И дело было не в ущербе, который я нанес ее (да и своей) карьере, ибо это обстоятельство было теперь записано в ее деле, — это было наименее существенной частью моей ошибки. Киттредж не могла мне простить неуважения к ее чувствам. «Я люблю маму, — сказала она тогда мне, — и это такая милость Божия, что я могу беседовать с ней. Неужели ты не понимаешь? Звонить доктору было излишне. Гарри, если ты попытаешься еще раз совершить такой варварский поступок, я решу, что мы с тобой не подходим друг другу. Ты же назвал мой дар недугом».

Ей не пришлось мне это повторять. Я постарался залатать разорванное звено. Я ведь говорил с психиатром всего один раз. Когда он позвонил снова, чтобы узнать, как обстоят дела, я сказал, что мы с Киттредж тогда много выпили — вещь крайне для нас нехарактерная, сказал я, — и она в опьянении повела себя иначе, чем я. Так я это изобразил и добавил: «В конце-то концов, доктор, человек имеет право отклониться в своем поведении на квадрант или около того, когда умирает близкий родственник».

«Назовем это на четверть или около того», — сказал он, и мы оба поспешили рассмеяться, сначала гармонично, а потом контрапунктом. Почему деланный смех звучит музыкальнее, чем настоящий?

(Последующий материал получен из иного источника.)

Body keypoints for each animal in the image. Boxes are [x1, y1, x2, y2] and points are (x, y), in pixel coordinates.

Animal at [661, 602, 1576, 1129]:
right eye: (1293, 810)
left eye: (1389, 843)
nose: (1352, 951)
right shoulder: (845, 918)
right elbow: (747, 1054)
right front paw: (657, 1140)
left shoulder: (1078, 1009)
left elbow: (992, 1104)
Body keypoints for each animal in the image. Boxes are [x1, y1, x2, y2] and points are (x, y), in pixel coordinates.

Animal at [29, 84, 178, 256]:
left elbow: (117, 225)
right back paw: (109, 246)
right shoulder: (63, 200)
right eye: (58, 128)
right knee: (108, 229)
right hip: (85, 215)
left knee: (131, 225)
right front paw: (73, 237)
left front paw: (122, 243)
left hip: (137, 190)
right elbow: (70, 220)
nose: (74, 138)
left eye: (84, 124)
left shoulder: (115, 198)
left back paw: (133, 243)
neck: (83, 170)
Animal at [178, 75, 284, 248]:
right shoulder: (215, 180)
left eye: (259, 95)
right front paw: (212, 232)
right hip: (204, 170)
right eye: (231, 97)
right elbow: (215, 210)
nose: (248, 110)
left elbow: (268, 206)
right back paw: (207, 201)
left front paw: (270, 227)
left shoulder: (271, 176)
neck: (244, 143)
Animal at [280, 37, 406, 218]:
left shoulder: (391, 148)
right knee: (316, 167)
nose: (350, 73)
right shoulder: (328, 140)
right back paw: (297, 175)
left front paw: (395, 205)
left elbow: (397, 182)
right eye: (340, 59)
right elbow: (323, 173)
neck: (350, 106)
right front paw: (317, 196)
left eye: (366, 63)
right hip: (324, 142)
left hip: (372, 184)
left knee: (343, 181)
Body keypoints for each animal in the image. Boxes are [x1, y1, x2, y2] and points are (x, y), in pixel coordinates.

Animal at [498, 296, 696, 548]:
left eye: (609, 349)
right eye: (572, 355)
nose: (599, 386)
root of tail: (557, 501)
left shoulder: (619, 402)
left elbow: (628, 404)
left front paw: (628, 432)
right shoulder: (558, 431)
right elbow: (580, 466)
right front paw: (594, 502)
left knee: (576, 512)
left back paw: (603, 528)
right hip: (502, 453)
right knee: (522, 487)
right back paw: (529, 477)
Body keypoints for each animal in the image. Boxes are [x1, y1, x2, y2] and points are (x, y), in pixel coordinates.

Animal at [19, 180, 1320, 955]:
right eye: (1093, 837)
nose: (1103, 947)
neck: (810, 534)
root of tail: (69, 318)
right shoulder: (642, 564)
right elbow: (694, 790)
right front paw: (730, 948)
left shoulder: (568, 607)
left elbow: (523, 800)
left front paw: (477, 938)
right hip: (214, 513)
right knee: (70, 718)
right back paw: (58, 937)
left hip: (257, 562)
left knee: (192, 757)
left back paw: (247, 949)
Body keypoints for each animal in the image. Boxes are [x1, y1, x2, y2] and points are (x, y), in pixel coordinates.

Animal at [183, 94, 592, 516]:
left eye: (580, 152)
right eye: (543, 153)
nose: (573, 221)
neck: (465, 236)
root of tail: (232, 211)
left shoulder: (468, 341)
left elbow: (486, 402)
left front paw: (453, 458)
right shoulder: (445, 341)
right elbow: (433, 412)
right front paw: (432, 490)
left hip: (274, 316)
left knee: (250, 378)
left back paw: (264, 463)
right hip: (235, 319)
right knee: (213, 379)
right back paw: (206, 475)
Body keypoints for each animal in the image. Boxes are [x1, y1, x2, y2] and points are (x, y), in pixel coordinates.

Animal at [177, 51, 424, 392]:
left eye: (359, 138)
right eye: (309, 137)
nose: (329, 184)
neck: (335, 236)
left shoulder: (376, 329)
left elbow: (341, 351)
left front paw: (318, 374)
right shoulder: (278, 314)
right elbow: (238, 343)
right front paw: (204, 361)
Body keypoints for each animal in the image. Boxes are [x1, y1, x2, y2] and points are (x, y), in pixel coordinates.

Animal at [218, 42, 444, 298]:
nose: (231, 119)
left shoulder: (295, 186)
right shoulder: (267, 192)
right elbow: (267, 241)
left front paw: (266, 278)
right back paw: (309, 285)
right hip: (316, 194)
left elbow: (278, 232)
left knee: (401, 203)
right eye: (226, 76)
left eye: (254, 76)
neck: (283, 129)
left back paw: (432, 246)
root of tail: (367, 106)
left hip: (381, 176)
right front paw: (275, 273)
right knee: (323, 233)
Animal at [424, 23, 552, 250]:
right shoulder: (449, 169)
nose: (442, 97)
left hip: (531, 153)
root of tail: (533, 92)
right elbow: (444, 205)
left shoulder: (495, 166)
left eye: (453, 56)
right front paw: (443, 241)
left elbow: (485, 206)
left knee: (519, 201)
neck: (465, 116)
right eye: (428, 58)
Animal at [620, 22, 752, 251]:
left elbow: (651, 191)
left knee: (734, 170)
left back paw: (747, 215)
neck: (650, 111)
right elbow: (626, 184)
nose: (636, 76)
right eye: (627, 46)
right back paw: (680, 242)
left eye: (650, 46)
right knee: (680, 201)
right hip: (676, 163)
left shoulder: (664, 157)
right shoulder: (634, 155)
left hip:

Ущерб, нанесенный карьере моей жены, свелся к записи в ее «Деле № 201»: «Обращение к психиатру 19 мая 1975 г.». Учитывая, сколько у нас алкоголиков, людей разведенных и раскрытых гомосексуалистов (уверен, не больше, чем в потогонной корпорации), я надеялся, что эта запись не причинит настоящего ущерба. Однако я знал, что скаты становятся скользкими. Наш брак произвел в управлении не меньший скандал, чем когда майор удирает с генеральской женой.